_TRY IT_
I'd like every line from the material below that has "lines" in it.

_MATERIAL PROVIDED_
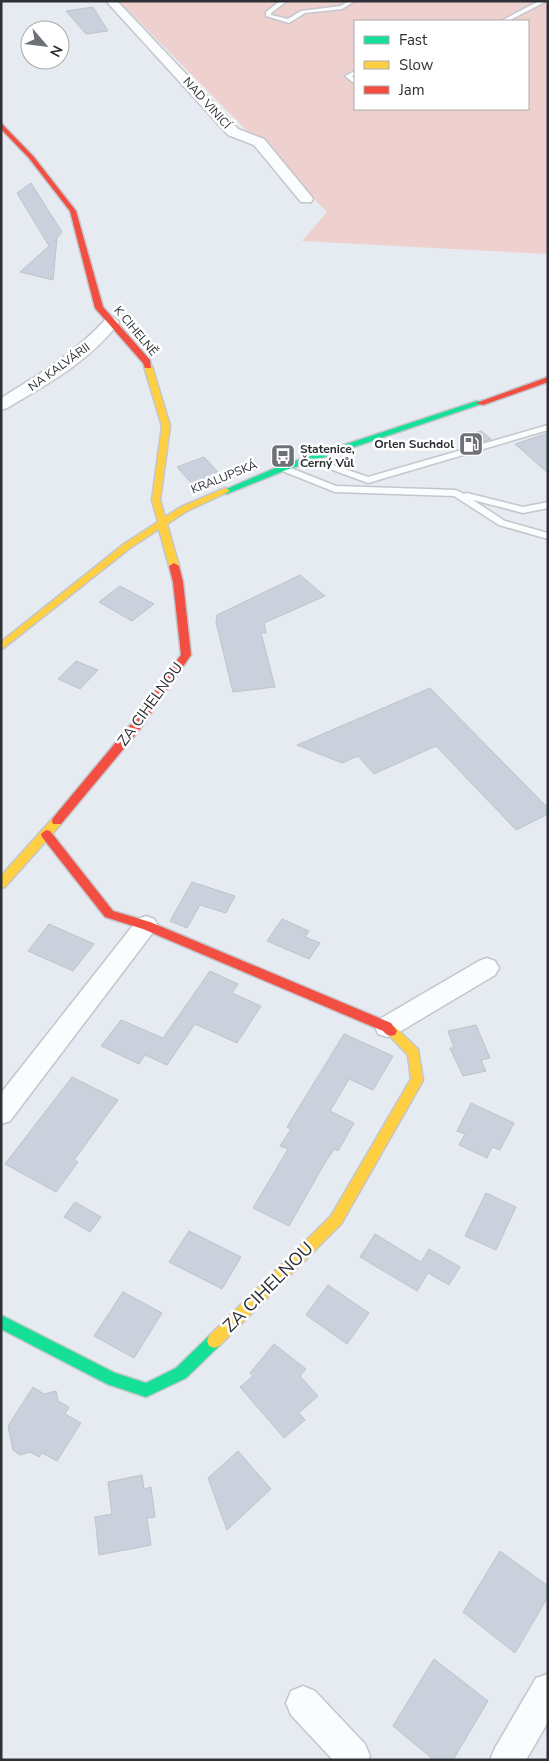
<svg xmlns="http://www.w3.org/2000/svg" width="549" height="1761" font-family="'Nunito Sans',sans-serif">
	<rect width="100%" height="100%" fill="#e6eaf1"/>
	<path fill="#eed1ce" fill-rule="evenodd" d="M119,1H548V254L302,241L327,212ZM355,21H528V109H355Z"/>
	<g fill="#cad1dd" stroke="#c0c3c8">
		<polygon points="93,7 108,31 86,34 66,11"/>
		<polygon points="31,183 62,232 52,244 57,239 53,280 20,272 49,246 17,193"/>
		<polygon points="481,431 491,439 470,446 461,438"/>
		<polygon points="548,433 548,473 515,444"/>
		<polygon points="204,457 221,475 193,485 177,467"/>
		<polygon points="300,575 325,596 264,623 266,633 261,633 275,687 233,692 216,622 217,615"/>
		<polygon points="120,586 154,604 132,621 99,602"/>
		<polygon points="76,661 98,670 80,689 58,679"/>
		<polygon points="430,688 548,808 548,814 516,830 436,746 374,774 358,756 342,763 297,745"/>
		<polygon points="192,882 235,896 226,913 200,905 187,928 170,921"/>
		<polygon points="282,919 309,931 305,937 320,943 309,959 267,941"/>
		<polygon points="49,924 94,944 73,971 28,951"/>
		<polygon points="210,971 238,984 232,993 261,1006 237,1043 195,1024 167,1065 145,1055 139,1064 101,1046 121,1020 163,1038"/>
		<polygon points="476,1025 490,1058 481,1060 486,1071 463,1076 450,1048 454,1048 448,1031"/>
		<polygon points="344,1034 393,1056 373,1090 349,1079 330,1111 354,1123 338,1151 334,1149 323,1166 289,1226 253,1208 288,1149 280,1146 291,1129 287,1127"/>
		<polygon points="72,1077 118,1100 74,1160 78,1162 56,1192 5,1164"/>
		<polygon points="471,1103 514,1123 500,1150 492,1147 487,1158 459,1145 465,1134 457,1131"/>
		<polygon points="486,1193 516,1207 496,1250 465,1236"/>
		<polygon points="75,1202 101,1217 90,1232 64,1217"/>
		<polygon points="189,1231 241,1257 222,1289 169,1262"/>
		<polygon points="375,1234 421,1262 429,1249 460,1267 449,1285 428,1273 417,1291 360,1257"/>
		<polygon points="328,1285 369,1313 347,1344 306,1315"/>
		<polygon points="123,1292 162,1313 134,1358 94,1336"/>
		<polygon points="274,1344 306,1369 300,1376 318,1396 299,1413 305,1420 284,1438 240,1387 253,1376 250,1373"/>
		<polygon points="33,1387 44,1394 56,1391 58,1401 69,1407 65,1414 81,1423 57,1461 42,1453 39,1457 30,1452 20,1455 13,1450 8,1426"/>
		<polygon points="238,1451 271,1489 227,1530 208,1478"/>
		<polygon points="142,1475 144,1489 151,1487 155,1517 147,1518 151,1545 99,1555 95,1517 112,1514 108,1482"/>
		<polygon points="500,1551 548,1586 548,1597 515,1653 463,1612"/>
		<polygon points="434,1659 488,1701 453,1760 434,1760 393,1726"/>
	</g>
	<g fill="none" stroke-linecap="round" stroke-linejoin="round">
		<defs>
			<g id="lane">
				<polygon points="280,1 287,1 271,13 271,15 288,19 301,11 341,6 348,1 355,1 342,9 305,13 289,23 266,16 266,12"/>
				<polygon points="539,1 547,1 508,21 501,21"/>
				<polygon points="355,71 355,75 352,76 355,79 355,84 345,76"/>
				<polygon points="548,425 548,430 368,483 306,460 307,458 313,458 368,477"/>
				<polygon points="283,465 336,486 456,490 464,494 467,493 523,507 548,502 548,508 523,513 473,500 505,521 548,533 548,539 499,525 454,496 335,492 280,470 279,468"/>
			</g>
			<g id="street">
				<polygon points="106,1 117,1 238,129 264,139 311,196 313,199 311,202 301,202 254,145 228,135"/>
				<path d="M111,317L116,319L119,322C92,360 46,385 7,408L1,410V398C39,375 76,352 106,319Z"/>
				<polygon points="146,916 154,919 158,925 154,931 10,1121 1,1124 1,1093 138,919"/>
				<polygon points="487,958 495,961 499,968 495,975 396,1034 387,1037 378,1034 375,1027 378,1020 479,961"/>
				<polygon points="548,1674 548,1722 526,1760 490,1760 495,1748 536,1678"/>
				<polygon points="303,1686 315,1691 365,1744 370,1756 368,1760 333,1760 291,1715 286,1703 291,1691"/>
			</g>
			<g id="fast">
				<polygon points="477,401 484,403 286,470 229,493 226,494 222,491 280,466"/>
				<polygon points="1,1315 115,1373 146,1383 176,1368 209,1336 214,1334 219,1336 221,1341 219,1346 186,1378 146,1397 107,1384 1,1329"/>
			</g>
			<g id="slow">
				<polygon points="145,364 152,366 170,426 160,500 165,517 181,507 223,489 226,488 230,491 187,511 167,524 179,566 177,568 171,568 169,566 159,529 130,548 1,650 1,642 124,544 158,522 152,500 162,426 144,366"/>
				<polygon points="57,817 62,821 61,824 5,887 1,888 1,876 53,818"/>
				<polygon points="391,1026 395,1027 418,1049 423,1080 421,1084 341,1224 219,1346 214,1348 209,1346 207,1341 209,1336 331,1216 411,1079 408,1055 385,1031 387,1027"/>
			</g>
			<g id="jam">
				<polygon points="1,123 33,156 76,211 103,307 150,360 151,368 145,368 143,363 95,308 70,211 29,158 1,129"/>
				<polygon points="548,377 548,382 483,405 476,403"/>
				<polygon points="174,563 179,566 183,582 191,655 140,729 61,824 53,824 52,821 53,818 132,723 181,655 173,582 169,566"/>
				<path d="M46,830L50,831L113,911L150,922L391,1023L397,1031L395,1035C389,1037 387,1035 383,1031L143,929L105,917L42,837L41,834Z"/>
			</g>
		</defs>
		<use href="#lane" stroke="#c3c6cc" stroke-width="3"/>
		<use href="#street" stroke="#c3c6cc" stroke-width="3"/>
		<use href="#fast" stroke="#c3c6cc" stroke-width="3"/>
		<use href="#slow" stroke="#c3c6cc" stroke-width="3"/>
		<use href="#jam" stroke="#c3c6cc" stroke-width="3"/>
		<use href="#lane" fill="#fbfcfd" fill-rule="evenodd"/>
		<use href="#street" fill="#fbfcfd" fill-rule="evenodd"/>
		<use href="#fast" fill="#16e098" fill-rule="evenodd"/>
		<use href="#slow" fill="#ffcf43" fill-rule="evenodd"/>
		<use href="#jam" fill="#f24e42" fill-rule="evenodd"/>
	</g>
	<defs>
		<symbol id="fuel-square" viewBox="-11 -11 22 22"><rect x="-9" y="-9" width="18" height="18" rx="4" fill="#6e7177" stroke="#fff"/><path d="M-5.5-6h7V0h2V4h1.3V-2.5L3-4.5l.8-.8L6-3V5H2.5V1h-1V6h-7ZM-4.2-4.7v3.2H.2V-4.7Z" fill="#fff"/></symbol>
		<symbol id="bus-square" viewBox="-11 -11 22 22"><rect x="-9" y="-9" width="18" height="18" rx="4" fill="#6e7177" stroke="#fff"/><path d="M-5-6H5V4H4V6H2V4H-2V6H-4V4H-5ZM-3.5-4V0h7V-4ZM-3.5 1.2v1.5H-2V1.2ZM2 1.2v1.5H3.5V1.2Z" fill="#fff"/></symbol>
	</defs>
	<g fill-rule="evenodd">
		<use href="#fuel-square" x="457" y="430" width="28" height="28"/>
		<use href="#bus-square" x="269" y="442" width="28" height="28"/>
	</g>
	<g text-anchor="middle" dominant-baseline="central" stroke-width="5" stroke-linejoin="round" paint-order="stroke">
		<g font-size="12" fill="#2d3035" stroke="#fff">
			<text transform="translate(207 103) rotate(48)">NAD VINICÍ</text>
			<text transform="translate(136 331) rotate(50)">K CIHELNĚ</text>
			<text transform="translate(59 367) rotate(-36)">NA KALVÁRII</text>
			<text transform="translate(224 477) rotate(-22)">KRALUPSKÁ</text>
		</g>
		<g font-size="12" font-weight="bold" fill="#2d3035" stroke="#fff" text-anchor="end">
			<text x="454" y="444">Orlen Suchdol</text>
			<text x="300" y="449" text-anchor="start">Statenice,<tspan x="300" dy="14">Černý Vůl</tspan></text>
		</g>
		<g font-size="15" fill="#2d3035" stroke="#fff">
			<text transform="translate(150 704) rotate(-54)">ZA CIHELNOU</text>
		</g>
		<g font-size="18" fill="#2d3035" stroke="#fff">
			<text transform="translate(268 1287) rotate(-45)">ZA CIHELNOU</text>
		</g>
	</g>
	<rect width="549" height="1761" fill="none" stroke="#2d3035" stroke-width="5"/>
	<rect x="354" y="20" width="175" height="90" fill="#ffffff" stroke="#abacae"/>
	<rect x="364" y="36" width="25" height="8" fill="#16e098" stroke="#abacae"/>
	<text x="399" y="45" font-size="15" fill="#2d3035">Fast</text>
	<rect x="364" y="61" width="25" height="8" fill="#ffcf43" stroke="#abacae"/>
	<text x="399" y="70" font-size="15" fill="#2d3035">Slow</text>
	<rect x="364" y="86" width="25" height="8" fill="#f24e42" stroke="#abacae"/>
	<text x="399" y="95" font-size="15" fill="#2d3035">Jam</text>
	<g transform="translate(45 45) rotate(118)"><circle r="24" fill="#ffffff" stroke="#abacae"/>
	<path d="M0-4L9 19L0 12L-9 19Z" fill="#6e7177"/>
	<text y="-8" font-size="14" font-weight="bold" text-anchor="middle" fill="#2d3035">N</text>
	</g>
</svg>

--

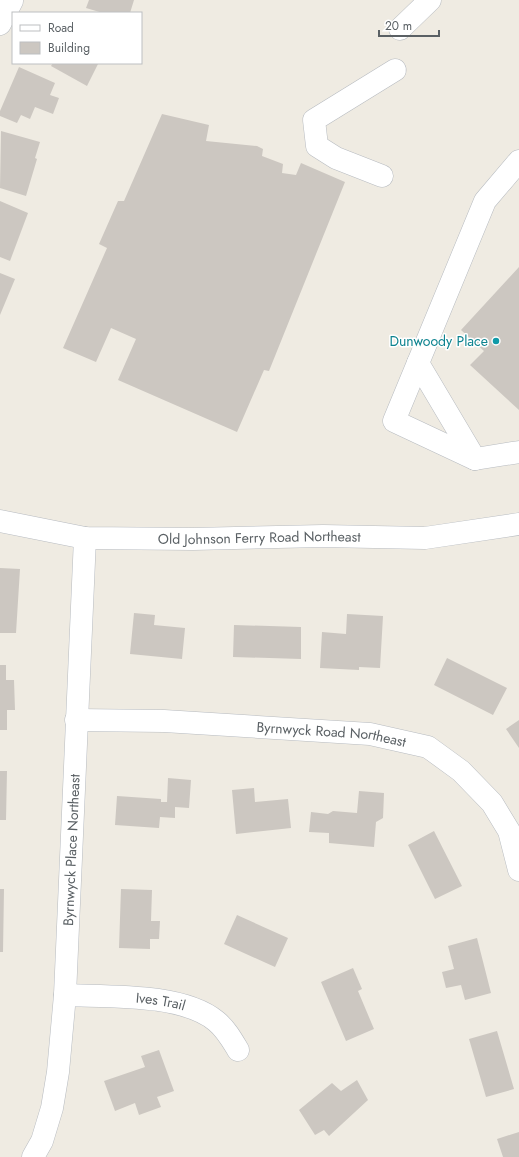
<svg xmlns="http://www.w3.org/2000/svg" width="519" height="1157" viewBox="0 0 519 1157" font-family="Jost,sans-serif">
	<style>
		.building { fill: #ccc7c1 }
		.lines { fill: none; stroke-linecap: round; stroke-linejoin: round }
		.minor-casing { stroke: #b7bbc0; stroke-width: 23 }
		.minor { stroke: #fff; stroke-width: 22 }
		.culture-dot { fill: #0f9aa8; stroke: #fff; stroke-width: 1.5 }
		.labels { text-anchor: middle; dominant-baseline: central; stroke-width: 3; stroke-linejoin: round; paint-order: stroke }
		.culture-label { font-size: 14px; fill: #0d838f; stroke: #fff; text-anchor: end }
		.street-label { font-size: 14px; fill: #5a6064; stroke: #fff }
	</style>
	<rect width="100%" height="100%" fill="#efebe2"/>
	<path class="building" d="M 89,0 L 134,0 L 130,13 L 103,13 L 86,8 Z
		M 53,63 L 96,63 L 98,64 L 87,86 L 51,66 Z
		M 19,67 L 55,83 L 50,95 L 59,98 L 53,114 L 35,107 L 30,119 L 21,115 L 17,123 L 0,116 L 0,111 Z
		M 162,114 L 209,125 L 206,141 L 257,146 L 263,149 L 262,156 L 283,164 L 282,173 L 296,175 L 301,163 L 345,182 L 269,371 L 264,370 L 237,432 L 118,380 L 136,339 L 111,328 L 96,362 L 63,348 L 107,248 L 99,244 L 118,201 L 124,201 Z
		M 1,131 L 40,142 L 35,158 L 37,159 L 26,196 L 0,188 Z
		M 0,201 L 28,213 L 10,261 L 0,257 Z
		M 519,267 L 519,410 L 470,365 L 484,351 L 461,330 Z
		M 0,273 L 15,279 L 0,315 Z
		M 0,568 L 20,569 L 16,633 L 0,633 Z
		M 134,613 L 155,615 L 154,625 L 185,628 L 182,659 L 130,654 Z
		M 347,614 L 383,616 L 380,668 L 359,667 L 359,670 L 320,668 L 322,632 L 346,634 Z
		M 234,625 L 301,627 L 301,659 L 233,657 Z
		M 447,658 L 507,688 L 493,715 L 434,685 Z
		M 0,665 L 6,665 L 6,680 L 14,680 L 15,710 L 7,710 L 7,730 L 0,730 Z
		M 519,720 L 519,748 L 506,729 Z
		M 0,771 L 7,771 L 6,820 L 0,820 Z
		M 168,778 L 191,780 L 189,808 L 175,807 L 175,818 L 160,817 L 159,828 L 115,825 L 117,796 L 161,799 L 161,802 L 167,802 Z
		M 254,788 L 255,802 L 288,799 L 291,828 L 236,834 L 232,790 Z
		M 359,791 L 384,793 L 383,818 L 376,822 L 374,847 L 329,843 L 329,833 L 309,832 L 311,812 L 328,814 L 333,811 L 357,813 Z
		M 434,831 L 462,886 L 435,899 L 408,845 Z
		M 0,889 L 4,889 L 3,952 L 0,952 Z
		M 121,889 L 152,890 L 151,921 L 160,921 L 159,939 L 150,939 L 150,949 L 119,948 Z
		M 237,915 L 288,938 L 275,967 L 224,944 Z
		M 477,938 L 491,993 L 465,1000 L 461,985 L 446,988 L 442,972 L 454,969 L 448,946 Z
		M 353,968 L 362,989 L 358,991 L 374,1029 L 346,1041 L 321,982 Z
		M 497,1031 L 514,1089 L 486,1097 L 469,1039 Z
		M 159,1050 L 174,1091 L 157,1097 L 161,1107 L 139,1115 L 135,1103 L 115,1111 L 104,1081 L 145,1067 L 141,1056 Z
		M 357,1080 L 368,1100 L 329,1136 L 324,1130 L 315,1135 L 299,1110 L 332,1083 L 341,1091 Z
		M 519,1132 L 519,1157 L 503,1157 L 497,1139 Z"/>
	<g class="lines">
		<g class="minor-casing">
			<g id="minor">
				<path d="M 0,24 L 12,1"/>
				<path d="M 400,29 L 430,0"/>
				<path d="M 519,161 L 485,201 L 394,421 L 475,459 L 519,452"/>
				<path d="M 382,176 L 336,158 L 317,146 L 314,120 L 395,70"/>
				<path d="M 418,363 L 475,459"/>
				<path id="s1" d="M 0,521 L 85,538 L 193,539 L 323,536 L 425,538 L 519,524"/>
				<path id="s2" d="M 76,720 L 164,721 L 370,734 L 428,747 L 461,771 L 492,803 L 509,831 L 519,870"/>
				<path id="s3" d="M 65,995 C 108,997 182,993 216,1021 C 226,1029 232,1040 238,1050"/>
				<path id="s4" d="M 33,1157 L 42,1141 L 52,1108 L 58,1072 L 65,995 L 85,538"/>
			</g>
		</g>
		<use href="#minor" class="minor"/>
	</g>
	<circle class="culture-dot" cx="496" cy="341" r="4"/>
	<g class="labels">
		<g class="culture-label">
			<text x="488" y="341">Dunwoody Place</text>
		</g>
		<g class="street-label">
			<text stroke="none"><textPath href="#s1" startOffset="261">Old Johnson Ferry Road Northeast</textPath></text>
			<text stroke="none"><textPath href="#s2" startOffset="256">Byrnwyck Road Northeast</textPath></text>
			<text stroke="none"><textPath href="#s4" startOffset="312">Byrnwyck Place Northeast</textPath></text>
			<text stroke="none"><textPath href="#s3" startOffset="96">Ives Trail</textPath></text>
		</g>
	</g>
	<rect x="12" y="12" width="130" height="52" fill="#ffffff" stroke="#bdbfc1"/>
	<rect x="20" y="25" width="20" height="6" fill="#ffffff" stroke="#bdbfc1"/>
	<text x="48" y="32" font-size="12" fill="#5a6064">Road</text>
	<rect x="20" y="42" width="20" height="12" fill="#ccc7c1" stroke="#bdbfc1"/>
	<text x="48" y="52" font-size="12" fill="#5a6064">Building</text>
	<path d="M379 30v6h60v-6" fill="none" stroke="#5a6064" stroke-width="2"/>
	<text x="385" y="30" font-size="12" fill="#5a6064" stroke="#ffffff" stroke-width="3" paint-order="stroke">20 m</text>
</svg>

_TASK ANSWER_
		.lines { fill: none; stroke-linecap: round; stroke-linejoin: round }
	<g class="lines">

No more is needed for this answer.